Taking this stand would also help the state to identify good investments that would not only provide profitable returns financially but also keep its environment protected, he said.

“I want to caution here. Actually there are a lot of people who want to come to Sarawak and take advantage of what we have — cheap lands, cheap power, cheap labour.

“Because of that, I think we need to be choosy in terms of selecting the right investors to come in,” he said.

He was speaking during a panel session at a webinar titled “Sarawak 2030: Turning Expectations into Reality” moderated by Universiti Malaysia Sarawak (Unimas) honorary professor Datuk Dr Madeline Berma today.

Meanwhile, Sarawak Regional Corridor Development Authority (Recoda) chief executive officer Datuk Ismawi Ismuni told the session that about RM71.1 billion of approved public and private investments had been received for the Sarawak Corridor of Renewable Energy (Score) since its establishment in 2008.
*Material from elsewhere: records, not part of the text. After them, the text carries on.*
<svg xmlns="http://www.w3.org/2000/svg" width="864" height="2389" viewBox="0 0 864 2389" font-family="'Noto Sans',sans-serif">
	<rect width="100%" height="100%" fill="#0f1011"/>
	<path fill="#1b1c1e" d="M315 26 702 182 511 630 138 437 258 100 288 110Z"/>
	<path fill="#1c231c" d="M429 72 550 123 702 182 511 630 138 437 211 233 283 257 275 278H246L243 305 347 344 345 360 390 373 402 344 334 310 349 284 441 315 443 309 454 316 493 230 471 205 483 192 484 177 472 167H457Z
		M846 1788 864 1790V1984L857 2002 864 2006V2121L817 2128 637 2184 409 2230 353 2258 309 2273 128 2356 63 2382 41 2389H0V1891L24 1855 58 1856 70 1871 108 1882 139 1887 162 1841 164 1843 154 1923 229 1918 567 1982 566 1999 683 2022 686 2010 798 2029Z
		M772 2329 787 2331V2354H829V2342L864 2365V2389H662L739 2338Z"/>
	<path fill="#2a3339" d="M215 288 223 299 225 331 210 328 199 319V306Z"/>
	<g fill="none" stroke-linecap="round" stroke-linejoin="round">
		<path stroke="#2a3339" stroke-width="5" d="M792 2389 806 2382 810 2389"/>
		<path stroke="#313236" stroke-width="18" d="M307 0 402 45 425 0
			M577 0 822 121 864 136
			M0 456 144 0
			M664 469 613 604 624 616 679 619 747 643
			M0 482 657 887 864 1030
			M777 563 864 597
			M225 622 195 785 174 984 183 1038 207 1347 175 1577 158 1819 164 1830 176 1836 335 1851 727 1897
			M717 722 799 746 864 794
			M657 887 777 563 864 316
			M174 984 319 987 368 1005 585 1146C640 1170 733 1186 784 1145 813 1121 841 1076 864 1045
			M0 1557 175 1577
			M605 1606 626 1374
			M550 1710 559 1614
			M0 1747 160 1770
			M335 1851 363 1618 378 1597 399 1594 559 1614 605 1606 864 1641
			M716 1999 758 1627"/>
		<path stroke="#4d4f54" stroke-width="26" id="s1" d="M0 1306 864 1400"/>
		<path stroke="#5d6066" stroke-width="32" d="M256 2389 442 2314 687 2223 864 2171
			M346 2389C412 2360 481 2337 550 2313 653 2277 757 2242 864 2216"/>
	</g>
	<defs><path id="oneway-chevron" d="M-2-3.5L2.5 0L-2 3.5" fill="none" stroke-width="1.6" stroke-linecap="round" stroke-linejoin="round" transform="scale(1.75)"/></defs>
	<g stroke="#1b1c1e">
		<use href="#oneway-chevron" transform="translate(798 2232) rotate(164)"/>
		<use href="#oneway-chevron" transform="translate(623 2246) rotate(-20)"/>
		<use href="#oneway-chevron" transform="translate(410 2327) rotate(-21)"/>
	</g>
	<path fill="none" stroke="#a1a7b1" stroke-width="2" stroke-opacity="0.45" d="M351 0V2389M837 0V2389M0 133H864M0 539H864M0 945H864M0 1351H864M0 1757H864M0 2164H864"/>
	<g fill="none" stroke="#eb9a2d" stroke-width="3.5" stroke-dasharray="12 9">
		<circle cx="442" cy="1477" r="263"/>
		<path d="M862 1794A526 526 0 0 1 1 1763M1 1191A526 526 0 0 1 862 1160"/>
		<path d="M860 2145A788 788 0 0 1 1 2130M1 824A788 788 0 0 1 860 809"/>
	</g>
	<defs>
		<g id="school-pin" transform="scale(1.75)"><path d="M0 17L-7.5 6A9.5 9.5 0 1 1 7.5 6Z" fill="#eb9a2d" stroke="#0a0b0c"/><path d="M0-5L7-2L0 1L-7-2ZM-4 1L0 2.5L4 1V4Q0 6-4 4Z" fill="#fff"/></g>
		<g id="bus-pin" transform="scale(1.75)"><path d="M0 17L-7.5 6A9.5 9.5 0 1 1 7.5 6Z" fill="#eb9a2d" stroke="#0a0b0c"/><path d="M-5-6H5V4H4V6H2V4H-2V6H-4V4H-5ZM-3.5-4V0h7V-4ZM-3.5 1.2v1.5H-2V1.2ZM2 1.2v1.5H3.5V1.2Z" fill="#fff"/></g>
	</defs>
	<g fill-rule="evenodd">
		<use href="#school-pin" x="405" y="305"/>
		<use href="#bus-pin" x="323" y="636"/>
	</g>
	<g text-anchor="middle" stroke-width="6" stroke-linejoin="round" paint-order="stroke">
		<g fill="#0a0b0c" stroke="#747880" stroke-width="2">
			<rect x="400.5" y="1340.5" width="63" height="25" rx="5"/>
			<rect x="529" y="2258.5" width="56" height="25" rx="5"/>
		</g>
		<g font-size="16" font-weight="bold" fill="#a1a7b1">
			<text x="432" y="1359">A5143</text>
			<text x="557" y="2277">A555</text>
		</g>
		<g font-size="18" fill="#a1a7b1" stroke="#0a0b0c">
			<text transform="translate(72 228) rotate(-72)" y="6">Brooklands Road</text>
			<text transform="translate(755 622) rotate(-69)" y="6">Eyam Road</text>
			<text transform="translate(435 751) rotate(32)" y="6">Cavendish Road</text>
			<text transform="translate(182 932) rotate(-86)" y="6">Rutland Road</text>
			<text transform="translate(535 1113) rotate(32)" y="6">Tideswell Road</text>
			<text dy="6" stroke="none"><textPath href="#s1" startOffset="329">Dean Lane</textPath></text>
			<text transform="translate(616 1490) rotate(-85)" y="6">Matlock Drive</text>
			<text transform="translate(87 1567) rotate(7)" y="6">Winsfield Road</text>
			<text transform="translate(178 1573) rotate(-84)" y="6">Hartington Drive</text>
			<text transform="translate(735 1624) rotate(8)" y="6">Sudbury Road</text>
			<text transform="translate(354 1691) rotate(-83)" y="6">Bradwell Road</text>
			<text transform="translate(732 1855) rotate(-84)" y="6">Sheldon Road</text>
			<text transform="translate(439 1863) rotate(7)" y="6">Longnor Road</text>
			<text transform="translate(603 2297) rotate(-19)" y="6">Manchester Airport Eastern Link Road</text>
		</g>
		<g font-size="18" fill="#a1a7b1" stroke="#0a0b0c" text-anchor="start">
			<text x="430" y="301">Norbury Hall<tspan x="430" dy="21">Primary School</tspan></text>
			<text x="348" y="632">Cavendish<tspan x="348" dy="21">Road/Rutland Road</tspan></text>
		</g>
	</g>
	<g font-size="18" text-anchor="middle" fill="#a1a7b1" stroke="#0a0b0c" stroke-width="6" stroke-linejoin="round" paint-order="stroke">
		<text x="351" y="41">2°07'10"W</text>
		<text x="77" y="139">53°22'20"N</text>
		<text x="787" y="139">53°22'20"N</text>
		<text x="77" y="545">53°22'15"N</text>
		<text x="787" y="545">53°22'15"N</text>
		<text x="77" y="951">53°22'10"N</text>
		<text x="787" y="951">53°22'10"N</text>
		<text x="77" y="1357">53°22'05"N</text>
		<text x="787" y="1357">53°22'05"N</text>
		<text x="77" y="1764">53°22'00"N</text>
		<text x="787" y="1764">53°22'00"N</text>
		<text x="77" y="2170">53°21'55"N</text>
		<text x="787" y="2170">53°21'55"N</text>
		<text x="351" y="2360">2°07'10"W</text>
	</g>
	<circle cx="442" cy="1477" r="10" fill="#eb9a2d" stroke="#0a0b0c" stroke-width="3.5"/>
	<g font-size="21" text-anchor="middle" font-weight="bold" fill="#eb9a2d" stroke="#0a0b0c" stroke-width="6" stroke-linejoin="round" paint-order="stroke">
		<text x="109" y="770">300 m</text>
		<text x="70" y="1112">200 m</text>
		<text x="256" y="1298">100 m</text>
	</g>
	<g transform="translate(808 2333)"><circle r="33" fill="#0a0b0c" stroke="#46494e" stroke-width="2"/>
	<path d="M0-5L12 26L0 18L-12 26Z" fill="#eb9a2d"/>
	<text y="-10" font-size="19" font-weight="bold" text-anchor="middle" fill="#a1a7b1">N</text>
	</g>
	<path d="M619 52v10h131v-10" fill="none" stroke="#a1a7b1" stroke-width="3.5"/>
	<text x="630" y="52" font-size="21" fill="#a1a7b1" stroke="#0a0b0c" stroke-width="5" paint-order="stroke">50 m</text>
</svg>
He said the state government was now focusing on developing the hinterlands, highlands and the northern side of the Score area, which cover about two-thirds of Sarawak’s landmass, through the establishment of three additional development agencies.

“The Upper Rajang Development Agency (URDA), Highland Development Agency (HDA) and Northern Region Development Agency (were formed) because these areas have their own potentials and need different approaches to bring in investments,” he said.

At the same session, Sarawak Economic Planning Unit director Dr Muhammad Abdullah Zaidel said he was confident that the state could achieve an annual Gross Domestic Product (GDP) growth of eight per cent towards 2030 as spelt out under its Post COVID-19 Development Strategy (PCDS).

“To achieve a developed state (status) by 2030 is a tall order — for us to achieve eight per cent GDP growth — but that is not impossible.

“By going to data innovation as our platform of economic growth, we believe that this can be achieved. By emphasising on digitalisation or automation and technology, we believe that we can leapfrog,” he added.